▸ **Work order**
Below are entries; copy exactly the lines from the one with "nose: (160, 105)" through the one with "right front paw: (149, 179)", both included, and leave out the rest.

════════════════

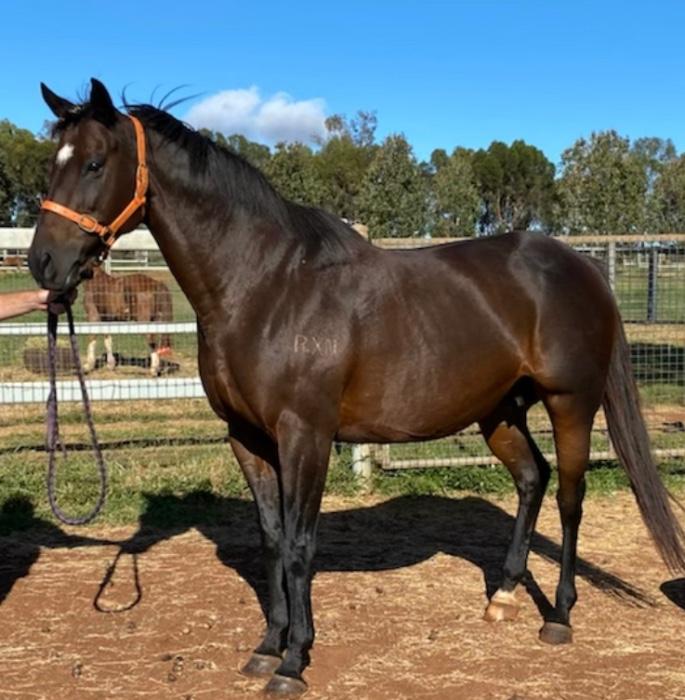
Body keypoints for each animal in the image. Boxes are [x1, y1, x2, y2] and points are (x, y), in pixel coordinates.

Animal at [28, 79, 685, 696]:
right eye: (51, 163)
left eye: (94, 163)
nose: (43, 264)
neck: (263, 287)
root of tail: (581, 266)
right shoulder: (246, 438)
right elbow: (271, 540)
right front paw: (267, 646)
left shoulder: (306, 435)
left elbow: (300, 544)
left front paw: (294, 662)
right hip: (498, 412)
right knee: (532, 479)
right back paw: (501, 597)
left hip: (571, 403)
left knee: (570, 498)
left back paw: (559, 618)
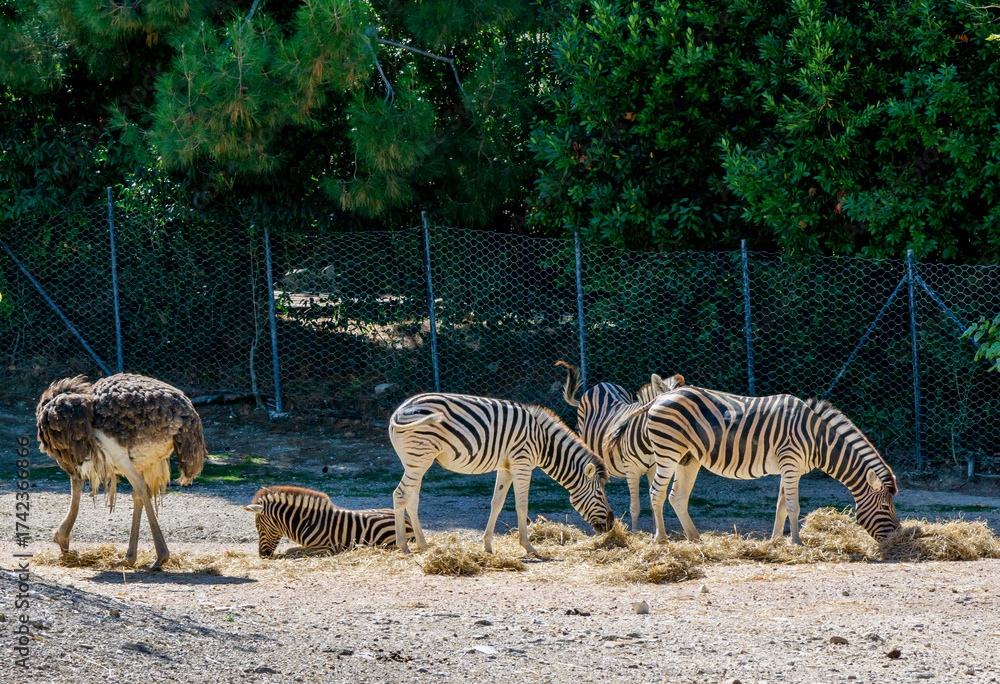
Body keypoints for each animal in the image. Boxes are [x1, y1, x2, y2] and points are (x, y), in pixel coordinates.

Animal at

════════════════

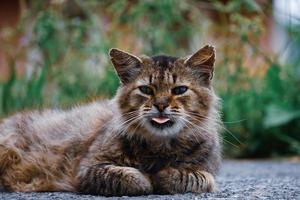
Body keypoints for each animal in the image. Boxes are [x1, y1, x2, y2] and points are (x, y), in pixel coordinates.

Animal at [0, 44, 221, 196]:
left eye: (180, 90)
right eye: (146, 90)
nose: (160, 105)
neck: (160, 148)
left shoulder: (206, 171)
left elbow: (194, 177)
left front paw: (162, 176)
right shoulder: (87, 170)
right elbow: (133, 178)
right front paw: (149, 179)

════════════════

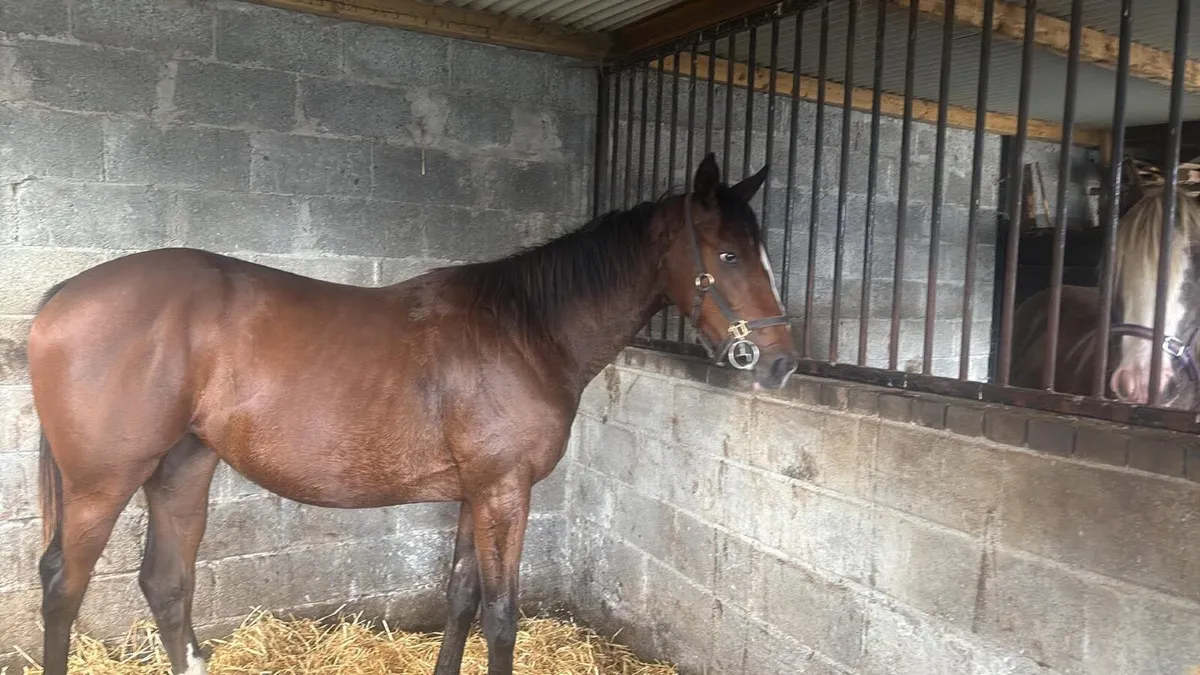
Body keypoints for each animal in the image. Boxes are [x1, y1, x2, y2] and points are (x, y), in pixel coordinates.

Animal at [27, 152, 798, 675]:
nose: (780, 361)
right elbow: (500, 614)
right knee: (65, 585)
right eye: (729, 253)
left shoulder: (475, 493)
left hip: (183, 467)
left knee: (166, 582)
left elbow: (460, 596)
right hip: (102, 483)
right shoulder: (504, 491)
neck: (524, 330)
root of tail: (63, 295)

════════════════

▸ **Output of the task**
nose: (160, 105)
neck: (160, 148)
left shoulder: (206, 171)
left elbow: (194, 177)
left front paw: (162, 176)
right shoulder: (87, 170)
right elbow: (133, 178)
right front paw: (149, 179)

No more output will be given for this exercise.